The relevance of the discovery of BRS and the diagnostic route lies in the reversibility of the daily routine of the patient with genetic conditions2, given that the majority of these patients have been diagnosed through molecular findings, which subsequently allowed them to be grouped in a similar phenotype. Clinical differences within the ASXL were identified between the ASXL1, ASXL2 and AXL3 genes phenotype. Differences in epigenetic regulating function factors that contribute to phenotype and temporality of the presentation of gene variants (germinal or somatic) could play an important role14. Primarily, described ASXL3 gene phenotypic variants have been classified as de novo. However, findings support a <1% possibility of recurrency in germline mosaicism respectively.
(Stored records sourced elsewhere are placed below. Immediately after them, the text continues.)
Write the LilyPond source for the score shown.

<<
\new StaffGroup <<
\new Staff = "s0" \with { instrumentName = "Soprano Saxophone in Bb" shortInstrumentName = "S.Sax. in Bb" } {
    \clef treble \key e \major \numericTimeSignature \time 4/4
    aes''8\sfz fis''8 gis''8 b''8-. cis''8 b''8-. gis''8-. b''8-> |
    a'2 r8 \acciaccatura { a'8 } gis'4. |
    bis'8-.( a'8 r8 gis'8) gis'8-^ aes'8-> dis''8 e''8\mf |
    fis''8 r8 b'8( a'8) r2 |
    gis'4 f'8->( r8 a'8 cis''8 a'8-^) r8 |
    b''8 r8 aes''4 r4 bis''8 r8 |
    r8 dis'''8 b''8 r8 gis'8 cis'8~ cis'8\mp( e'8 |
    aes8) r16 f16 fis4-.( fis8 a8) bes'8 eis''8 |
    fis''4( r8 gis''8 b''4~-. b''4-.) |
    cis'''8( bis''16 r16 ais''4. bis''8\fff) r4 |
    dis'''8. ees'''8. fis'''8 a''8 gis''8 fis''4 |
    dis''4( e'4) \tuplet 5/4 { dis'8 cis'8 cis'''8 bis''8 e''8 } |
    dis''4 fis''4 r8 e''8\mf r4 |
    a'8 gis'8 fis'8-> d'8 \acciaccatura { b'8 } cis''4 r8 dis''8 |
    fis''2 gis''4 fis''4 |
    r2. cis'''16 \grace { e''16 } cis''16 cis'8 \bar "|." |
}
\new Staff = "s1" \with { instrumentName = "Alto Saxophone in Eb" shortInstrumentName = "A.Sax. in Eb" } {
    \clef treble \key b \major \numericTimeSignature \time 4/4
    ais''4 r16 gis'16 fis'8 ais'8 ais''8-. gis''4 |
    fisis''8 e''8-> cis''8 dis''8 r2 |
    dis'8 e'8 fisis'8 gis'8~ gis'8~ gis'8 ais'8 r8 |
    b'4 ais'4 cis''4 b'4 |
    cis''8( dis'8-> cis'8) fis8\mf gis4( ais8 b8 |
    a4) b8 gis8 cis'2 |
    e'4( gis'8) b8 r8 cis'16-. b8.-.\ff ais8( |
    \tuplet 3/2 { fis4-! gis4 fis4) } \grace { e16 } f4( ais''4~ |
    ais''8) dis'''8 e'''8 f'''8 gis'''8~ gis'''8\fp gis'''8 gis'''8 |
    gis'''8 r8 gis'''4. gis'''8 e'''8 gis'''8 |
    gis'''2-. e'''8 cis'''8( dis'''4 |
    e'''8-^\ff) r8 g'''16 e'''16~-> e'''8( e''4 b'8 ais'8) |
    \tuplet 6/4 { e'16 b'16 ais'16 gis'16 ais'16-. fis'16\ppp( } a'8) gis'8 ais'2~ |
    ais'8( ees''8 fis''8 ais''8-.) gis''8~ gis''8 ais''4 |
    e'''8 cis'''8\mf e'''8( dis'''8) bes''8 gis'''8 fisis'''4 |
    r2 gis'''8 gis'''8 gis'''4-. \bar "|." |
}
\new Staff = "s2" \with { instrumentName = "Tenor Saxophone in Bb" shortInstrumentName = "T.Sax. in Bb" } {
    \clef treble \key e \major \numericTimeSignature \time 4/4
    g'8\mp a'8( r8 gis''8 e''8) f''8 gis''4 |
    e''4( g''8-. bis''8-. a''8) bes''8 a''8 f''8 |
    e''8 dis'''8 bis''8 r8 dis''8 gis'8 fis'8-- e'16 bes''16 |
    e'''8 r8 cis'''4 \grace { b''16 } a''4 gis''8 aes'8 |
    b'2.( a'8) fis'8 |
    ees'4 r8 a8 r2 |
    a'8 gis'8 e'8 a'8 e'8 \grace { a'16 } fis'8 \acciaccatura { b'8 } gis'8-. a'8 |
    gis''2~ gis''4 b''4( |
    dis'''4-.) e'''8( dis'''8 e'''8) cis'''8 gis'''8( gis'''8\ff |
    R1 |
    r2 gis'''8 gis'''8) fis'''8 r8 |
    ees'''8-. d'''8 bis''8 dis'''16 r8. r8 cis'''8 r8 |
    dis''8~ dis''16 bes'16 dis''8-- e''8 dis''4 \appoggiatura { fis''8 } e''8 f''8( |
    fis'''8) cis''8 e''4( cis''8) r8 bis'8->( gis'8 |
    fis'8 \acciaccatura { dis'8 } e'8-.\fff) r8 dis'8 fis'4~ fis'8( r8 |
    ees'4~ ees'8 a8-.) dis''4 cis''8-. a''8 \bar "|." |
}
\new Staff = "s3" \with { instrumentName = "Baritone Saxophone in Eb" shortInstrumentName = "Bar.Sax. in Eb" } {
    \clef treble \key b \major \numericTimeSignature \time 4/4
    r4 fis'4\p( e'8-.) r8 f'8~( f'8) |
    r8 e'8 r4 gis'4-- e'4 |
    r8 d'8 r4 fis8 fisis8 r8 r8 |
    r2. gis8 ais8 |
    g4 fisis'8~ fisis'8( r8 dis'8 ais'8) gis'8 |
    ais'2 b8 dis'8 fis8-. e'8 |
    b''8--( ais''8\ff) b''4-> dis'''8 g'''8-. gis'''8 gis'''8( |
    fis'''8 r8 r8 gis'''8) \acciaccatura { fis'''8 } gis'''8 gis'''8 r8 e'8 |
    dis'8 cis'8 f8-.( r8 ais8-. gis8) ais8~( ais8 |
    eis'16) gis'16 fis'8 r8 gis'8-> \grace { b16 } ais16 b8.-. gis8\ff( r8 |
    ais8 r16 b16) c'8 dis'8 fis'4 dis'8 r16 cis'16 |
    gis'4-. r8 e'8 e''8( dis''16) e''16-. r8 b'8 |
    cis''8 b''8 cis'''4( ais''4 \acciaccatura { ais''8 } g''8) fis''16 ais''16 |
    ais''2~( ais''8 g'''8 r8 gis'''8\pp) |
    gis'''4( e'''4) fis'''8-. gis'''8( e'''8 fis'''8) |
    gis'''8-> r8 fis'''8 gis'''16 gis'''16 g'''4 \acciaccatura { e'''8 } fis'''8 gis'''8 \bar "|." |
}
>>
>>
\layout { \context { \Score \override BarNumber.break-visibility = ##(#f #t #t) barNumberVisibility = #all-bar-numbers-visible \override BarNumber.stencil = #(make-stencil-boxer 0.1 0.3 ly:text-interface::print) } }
Five years after the initial BRS description, it has been possible to provide answers to an ever-increasing number of families thanks to the significant achievement of obtaining a definite genetic diagnosis. The phenotypic definition associated with the ASXL gene family presents the challenge of the importance to use massive sequencing analysis in order to obtain more timely diagnosis associated with neurodevelopmental disorders.